The Co-Op's incompetent Board making demands about the replacement quality of a store they ran into the ground; Am I the only one that finds this horribly ironic???

chicago pop said...

"But what's most hilarious is how Withrow is talking about how there needs to be disclosure on what chain goes in there."

This struck me too. It's just a rhetorical move appealing to the negative sentiments against the University among die-hards. That's his play.

Withrow has no record of favoring disclosure prior to now. And the fact is, his faction's option (chapter 11) entails *just as much* if not *more* uncertainty and loss of control -- and will prolong it for years (while debt is paid off) instead of ripping off the band aid instantly.

The financial contortions that Withrow/Stanek faction are proposing are, sadly, representative of the *bankruptcy* -- pun intended -- of paleoliberal, communitarian thinking in the 21st century. When you lose money, you just borrow more, and promise in the future to be "more like a cooperative" which means less like a viable business.

chicago pop said...

To the earlier part of famac's question: as deep throat noted, how this happens all depends on the sequencing. The Co-Op has been advised by its lawyer that in order to avoid liquidation at the order of a bankruptcy judge, they must secure a loan sufficient to pay off the back rent owed to the U of C.

That was supposed to have been decided by now -- and may already have been.
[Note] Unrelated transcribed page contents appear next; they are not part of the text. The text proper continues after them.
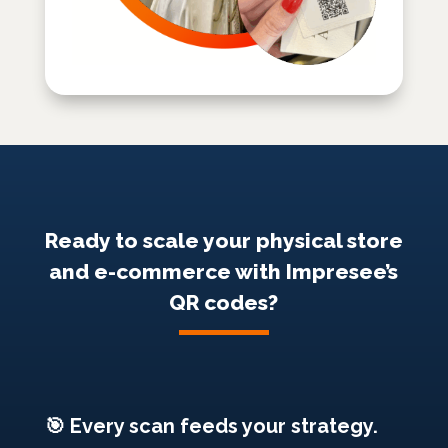
Ready to scale your physical store
and e-commerce with Impresee’s
QR codes?
🎯 Every scan feeds your strategy.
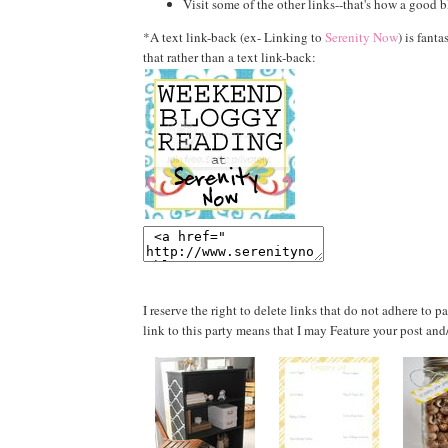
Visit some of the other links--that's how a good b
*A text link-back (ex- Linking to
Serenity Now
) is fanta
that rather than a text link-back:
I reserve the right to delete links that do not adhere to 
link to this party means that I may Feature your post and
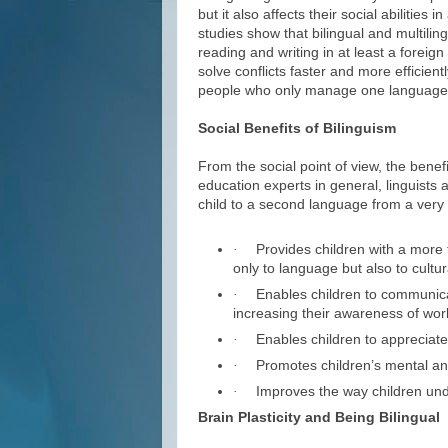
but it also affects their social abilities 
studies show that bilingual and multilin
reading and writing in at least a foreign
solve conflicts faster and more efficien
people who only manage one language f
Social Benefits of Bilinguism
From the social point of view, the benef
education experts in general, linguists 
child to a second language from a very 
Provides children with a more f
·
only to language but also to cultur
Enables children to communicat
·
increasing their awareness of worl
Enables children to appreciate c
·
Promotes children’s mental an
·
Improves the way children und
·
Brain Plasticity and Being Bilingual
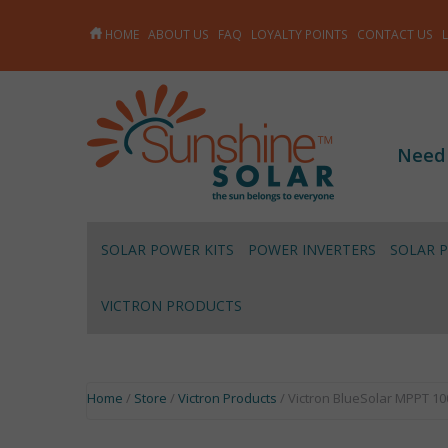
HOME
ABOUT US
FAQ
LOYALTY POINTS
CONTACT US
Need
SOLAR POWER KITS
POWER INVERTERS
SOLAR 
VICTRON PRODUCTS
Home
/
Store
/
Victron Products
/ Victron BlueSolar MPPT 10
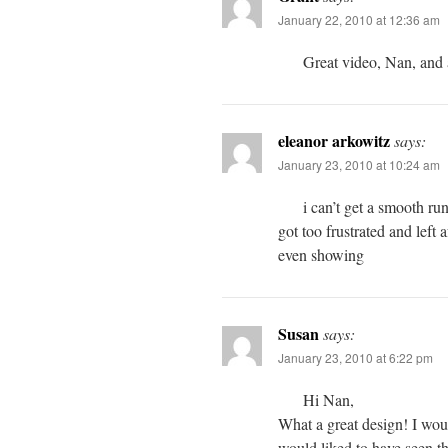
January 22, 2010 at 12:36 am
Great video, Nan, and a
eleanor arkowitz
says:
January 23, 2010 at 10:24 am
i can’t get a smooth run
got too frustrated and left 
even showing
Susan
says:
January 23, 2010 at 6:22 pm
Hi Nan,
What a great design! I woul
would liked to have seen t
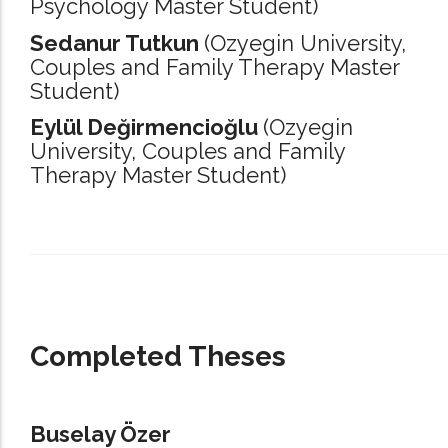
Psychology Master Student)
Sedanur Tutkun
(Ozyegin University,
Couples and Family Therapy Master
Student)
Eylül Değirmencioğlu
(Ozyegin
University,
Couples and Family
Therapy Master Student)
_____________________________________________________________________
Completed Theses
Buselay Özer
If the secure the loan, they can pay the U of C to go away, keeping the store. Same with Certified, according to a clause in bankruptcy law pertaining to broken leases.

If, on the other hand, the Co-Op cannot secure the financing, and goes ahead with chapter 11 (which they have said they will not), their assets would be liquidated. They know this.
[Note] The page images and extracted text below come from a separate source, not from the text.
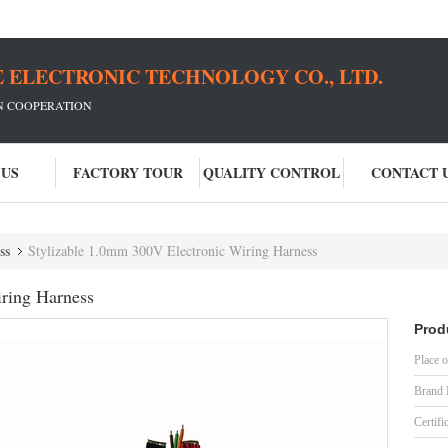
 ELECTRONIC TECHNOLOGY CO., LTD.
IN COOPERATION
 US
FACTORY TOUR
QUALITY CONTROL
CONTACT 
ss
Stylizable 1.0mm 300V Electronic Wiring Harness
ring Harness
Prod
Place o
Brand
Certifi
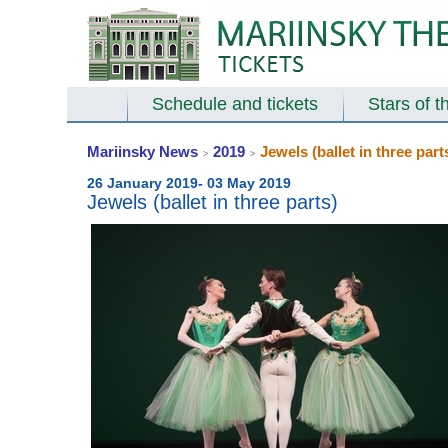
Schedule and tickets
Stars of t
Mariinsky News
2019
Jewels (ballet in three part
>
>
26 January 2019- 03 May 2019
Jewels (ballet in three parts)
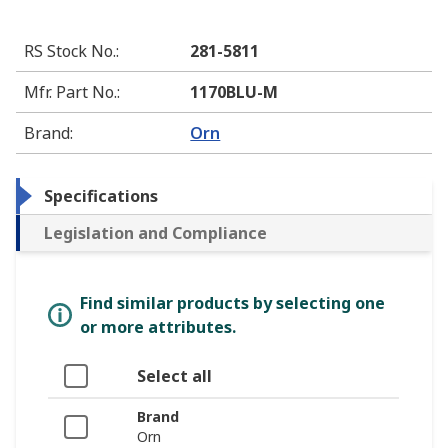
RS Stock No.
:
281-5811
Mfr. Part No.
:
1170BLU-M
Brand
:
Orn
Specifications
Legislation and Compliance
Find similar products by selecting one
or more attributes.
Select all
Brand
Orn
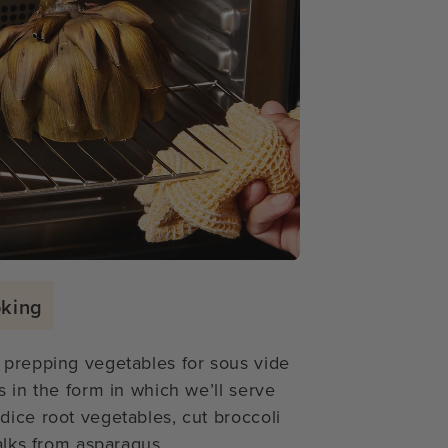
oking
 prepping vegetables for sous vide
s in the form in which we’ll serve
dice root vegetables, cut broccoli
alks from asparagus.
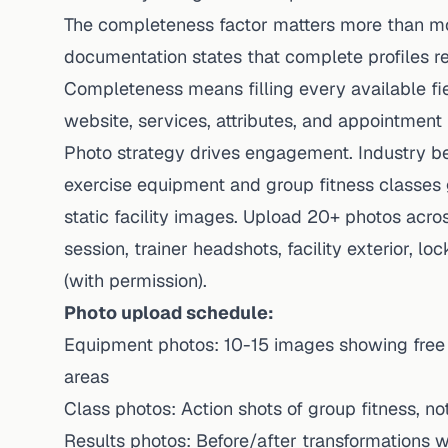
The completeness factor matters more than mos
documentation states that complete profiles re
Completeness means filling every available fie
website, services, attributes, and appointment
Photo strategy drives engagement. Industry 
exercise equipment and group fitness classe
static facility images. Upload 20+ photos acro
session, trainer headshots, facility exterior, 
(with permission).
Photo upload schedule:
Equipment photos: 10-15 images showing free w
areas
Class photos: Action shots of group fitness, n
Results photos: Before/after transformations w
The U of C has issued an ultimatum to make sure this process does not drag out any longer than it already has.

Famac said...

I've gotten weavels infestations twice from flour purchased at the Co-Op.

When I tried to get rid of them, they picketed my counter top.

Richard Gill said...

Also see "Hyde Park Co-op Board Backs Plan..." in the on-line Crain's Daily News Alert, November 21, Crain's Chicago Business. It's at

chicago pop said...

This time, the Co-Op has 2,600 members.

chicago pop said...

From the above-linked Crain's article, Poueymirou: “My only regret is that the board did not take this up sooner so we could have more options."
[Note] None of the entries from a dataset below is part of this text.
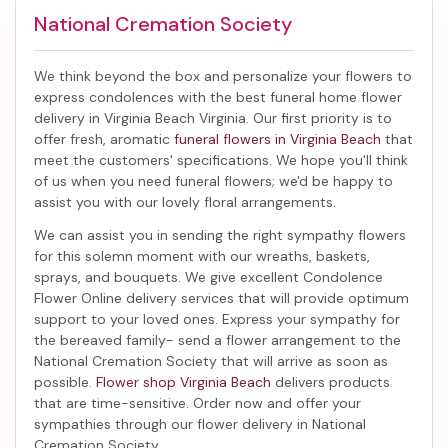
National Cremation Society
We think beyond the box and personalize your flowers to
express condolences with the best
funeral home flower
delivery in Virginia Beach Virginia
. Our first priority is to
offer fresh, aromatic
funeral flowers in Virginia Beach
that
meet the customers' specifications. We hope you'll think
of us when you need funeral flowers; we'd be happy to
assist you with our lovely floral arrangements.
We can assist you in sending the right sympathy flowers
for this solemn moment with our wreaths, baskets,
sprays, and bouquets. We give excellent Condolence
Flower Online delivery services that will provide optimum
support to your loved ones. Express your sympathy for
the bereaved family-
send a flower arrangement to the
National Cremation Society
that will arrive as soon as
possible.
Flower shop Virginia Beach
delivers products
that are time-sensitive. Order now and offer your
sympathies through our
flower delivery in National
Cremation Society
.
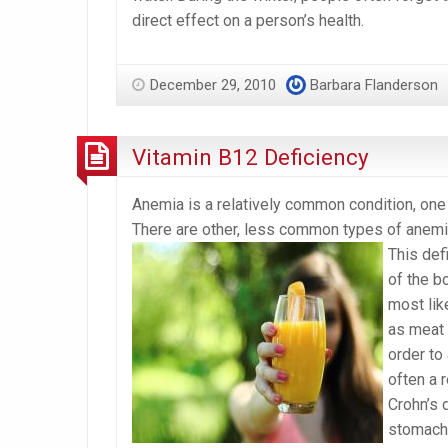
direct effect on a person’s health.
December 29, 2010
Barbara Flanderson
Vitamin B12 Deficiency
Anemia is a relatively common condition, one
There are other, less common types of anemia
This defi
of the b
most like
as meat 
order to
often a r
Crohn’s 
stomach,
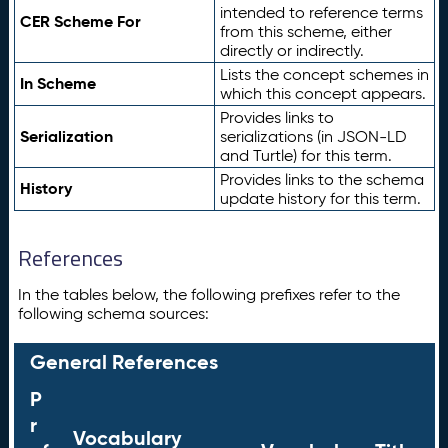
intended to reference terms
CER Scheme For
from this scheme, either
directly or indirectly.
Lists the concept schemes in
In Scheme
which this concept appears.
Provides links to
Serialization
serializations (in JSON-LD
and Turtle) for this term.
Provides links to the schema
History
update history for this term.
References
In the tables below, the following prefixes refer to the
following schema sources:
General References
P
r
Vocabulary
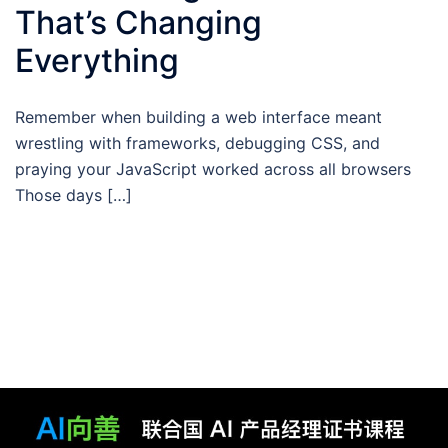
That’s Changing
Everything
Remember when building a web interface meant
wrestling with frameworks, debugging CSS, and
praying your JavaScript worked across all browsers
Those days […]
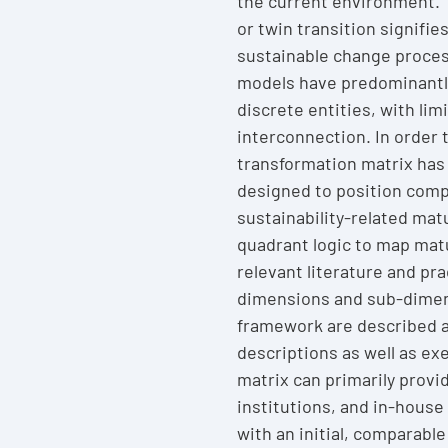
the current environment. 
or twin transition signifie
sustainable change proces
models have predominantl
discrete entities, with lim
interconnection. In order 
transformation matrix has
designed to position compa
sustainability-related matu
quadrant logic to map mat
relevant literature and pr
dimensions and sub-dimen
framework are described a
descriptions as well as ex
matrix can primarily provi
institutions, and in-house
with an initial, comparabl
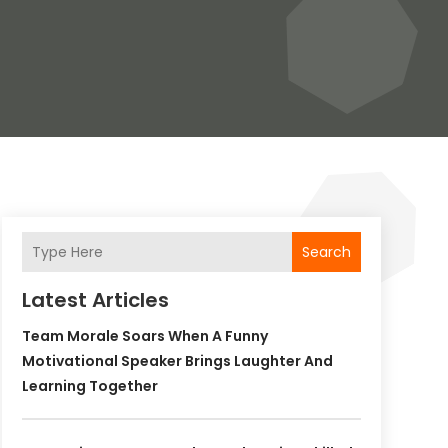
Search
Latest Articles
Team Morale Soars When A Funny
Motivational Speaker Brings Laughter And
Learning Together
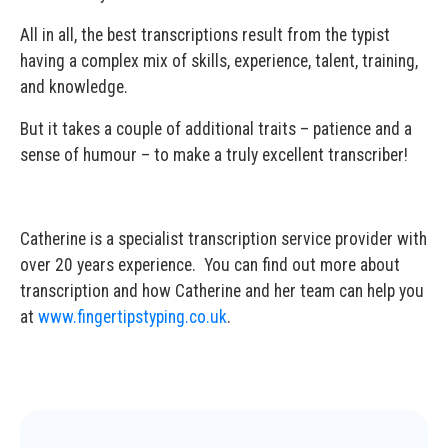
All in all, the best transcriptions result from the typist
having a complex mix of skills, experience, talent, training,
and knowledge.
But it takes a couple of additional traits – patience and a
sense of humour – to make a truly excellent transcriber!
Catherine is a specialist transcription service provider with
over 20 years experience. You can find out more about
transcription and how Catherine and her team can help you
at
www.fingertipstyping.co.uk
.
So...a previous Board screwed up and expanded to 47th; subsequent Boards didn't do anything and therefore cut down the number of options available to the present board.

Sounds like a lot of Boards -- staffed by a lot of community members -- did a lot of screwing up.

Somehow, a for-profit business is ethically inferior to this amateurism?

Richard Gill said...

Chicago Pop -

Thanks to your November 20 post, we now have a name for the Hyde Park Establishment's unstated - yet real - view of itself. Your term "paleoliberal, communitarian" nails it.

The sign above the gate: "Welcome to Hyde Park, an inwardly focused village practicing world denial and adhering to the true orthodox ideals of Paleoliberal Communitarianism."

I had been struggling to give it all a name. Now I can relax and enjoy Thanksgiving. Thank you.

Peter Rossi said...

from Crain's Chicago business article brought to our attention by Richard Gill:

Filing for Chapter 11 would be challenging, Mr. Poueymirou said, since the organization has no collateral to pledge for debtor-in-possession financing that would be required to keep the organization in business during a restructuring.

“At this stage, to continue the operations, (we would need) $2.6 million,” he said.


nate said...

Any news on the financing front? All I can find on the coop website is this:

At this time, the Board has received a preliminary term sheet from the National Cooperative Bank; however final terms will require further negotiations and approvals. Success is not assured.

But I can't tell when this was written, or if the "preliminary term sheet" is anything new.

chicago pop said...

Nate, this is all we have heard, as well.

It is very likely that the Board is still scrambling to find financing. Which is a bit awkward, given the fact that the membership is still voting on whether the Co-Op should even bother.

Apparently there is an open Board meeting tonight, at which more information may be gained, for those who are interested.